Introduction: Rejection (ACR) and infectious enteritis (IE) remain formidable obstacles to successful intestinal transplantation (ITx). While endoscopy/biopsy, and stool studies remain the gold standard for diagnosis and treatment, each have limitations. Development of a non-invasive monitoring assay(s) is crucial. To this end, several tests have been proposed but none widely validated. In this study, we examined the use of several immune monitors for diagnosis of ACR or IE.

Materials: A retrospective review of a single-center prospective database of ITx recipients was undertaken between May 2013 and July 2016. The first 12 post-ITx weeks were examined. Protocol monitoring of ITx included: weekly IgA, IgG, CD4, CD8, and calprotectin levels. Protocol biopsy included weekly endoscopy/biopsy starting in the second post-ITx week. ACR was graded per ITx standard. Stool studies were sent for allograft dysfunction and IE diagnosed based on positive results. Induction immunosuppression was either IL2RA or ATG based.

Results: 14 patients were included; 7 adults; 4 intestine only, 2 liver-intestine, 6 multivisceral, 2 modified multivisceral. There were 3 patients with ACR-/IE-; 5 ACR+/IE-; 3 ACR-/IE+; 3 ACR+/IE+.
During the study interval, average IgG levels were low normal; average IgA levels were below normal; average CD4 and CD8 levels were below normal; and average calprotectin levels were within normal ranges. The median time to first ACR was 29 days. The median time to first IE was 43 days.
For ACR+ there was a significantly higher average IgA level in the 4 weeks prior to ACR (136 vs 102, p=0.02). There was a trend toward higher CD4 (305 vs 176, p=0.16) and CD8 (272 vs 190, p=0.34) levels in ACR. There were no difference in IgG and calprotectin.
For IE+, there was a significantly higher average CD4 (360 vs 190, p=0.007) and CD8 (358 vs 144, p=0.003) levels in the 6 weeks prior to IE. There were no difference in IgG, IgA and calprotectin.

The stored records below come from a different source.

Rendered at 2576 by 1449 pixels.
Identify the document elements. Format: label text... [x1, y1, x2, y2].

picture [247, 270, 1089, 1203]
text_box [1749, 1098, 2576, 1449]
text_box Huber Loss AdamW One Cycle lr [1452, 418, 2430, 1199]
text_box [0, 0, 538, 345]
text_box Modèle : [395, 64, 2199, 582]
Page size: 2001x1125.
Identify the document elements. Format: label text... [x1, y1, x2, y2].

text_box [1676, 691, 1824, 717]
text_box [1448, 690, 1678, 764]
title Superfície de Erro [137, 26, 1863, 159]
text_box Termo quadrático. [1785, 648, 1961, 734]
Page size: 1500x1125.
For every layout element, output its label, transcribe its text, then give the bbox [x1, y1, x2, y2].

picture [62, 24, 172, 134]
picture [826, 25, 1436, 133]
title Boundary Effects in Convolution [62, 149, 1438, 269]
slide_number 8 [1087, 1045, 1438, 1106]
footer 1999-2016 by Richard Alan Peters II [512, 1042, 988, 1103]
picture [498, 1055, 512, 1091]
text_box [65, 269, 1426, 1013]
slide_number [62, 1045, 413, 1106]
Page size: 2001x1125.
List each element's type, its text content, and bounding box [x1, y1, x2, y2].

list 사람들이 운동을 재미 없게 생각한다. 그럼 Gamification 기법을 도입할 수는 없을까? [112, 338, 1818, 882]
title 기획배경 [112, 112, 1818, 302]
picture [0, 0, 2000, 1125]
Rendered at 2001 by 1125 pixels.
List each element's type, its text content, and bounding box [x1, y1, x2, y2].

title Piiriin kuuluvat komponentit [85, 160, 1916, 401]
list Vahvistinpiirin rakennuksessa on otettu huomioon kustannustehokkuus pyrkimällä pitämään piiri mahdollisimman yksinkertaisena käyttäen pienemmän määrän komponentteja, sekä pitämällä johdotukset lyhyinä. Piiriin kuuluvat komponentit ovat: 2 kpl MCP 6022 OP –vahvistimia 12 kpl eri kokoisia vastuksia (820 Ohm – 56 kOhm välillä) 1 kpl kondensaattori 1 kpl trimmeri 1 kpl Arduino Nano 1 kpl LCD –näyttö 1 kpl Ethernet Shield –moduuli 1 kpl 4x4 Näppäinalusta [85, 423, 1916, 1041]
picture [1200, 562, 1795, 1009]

Conclusions: This pilot study is the first to examine IgA, IgG, CD4, CD8, and calprotectin levels in ITx. Lymphocyte subsets did show consistent differences in patients with ACR+ and IE+. This may be related to either immunosuppression or immune reactivity. Ig levels were less consistent and can be impacted by supplemental IVIG therapy was well as protein losses. Further expansion of this study is required to validate these conclusions but this study introduces other non-invasive immune monitoring tests.